We looked in our seed catalogs at the confusing selection, then ordered poppy seeds of all kinds, not sure whether wild, California, Oriental, or some other variety were the poppies we had seen. We carefully followed the instructions on each package, and waited. May came and went. There were no poppy plants and no poppy blossoms.

We hadn't expected to start big. We thought we could begin with a small amount and scatter seed. Then, as the years passed, we would begin to stop May traffic on our own country road. But there were no home-grown seeds to scatter.

We decided the weather was at fault, and repeated our seed order. This time we planted seeds in our garden as well as in specially prepared areas along the roadside. A few small orange poppies bloomed in the garden, and four or five purple and red blossoms appeared by the road. Presumably the seed dropped, but one year was all any of those poppies could manage.

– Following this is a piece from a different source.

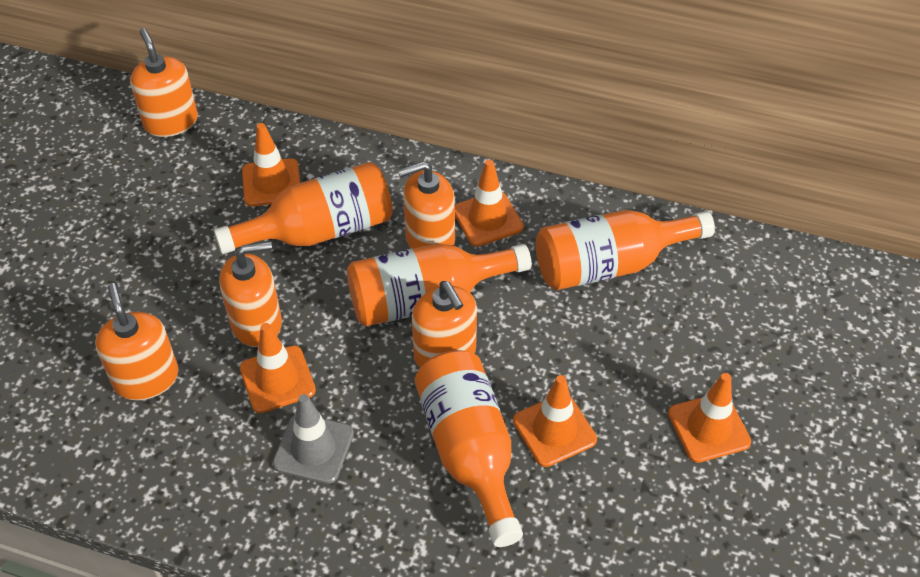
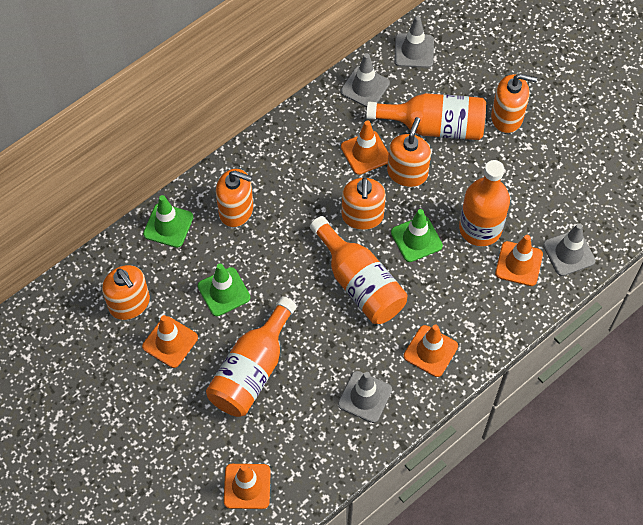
green traffic cone: 0 -> 3
grey traffic cone: 1 -> 4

We gave up. Several years passed. Bowing to the will of the highway mowing crew, even the poppies along Highway 59 withdrew to a few scattered clumps of red.

It was as if the red carpet had existed only in the mind. We had never taken a photograph of them; they had seemed too magic to freeze on film. An artist's painting would have been the only adequate way to preserve what we saw, but neither of us could draw or paint.

Finally, the time came when John and I were able to leave the city and become full-time Arkansas homesteaders. We gladly separated from city life, well aware that most people who knew us there would be unable to make any connection with the slick city couple who had been transformed into a pair of hillbillies. Our parents had all been born on farms and thought the country was something people escaped from.

Our escape went a different way, and we didn't care if no former life, no former blooming, followed us. In the new life, money and fancy things could no longer be taken for granted, but we were, and are, supremely content.

Last year when I was getting ready to plant my gardens, I found an old seed envelope in my saved seed basket. It was a commercial packet labeled "African Parsley." I had never heard of the variety, which was neither curled nor Italian, but I decided to plant it anyway. I use a lot of parsley, and any type is welcome.

I am familiar with the slow sprouting habits of parsley, so I carefully marked the spot where I planted the new seed, wanting to give it space to begin while other garden chores occupied my time.

One evening I came to the garden and saw several small green sprouts in the African Parsley area. They didn't look like the types I knew, and I nibbled carefully on a leaf to see what African Parsley tasted like. It tasted like grass. Well, I thought, maybe this one doesn't do much until it's grown.

It never did much, parsley-wise. But when it was grown,2 it bloomed, spreading red poppy flowers across the vegetable garden.

We weren't too surprised by this new phase of poppy magic. We watched the blossoms dry and drop petals, and then seed, across the garden. Maybe next year. The sweep of red made us think of roadside flowers again.

WE tried not to be disappointed when our garden showed no sign of poppy plants this spring. After all, we were used to the peculiar blooming ideas of poppies.

Our large vegetable garden is made of raised beds bordered with concrete-like gravel paths. Well drillers leave piles of finely ground limestone when they drill for water in this area. Our own well goes down 800 feet. My garden paths look like those in a carefully tended city park, but the material I used was plentiful, and free. The limestone gravel solidifies into a base that heavy garden carts and booted feet appreciate, and it discourages even the hardiest Arkansas weed.

This year, though, quite a few green plants did push up through the path's hard surface. I was curious, and, as they grew, became more than a little suspicious. I left them alone, and waited.

I shouldn't have been surprised. Now there is no room for my garden cart, and barely room for me on my garden paths. They are all filled with bright red poppy blossoms.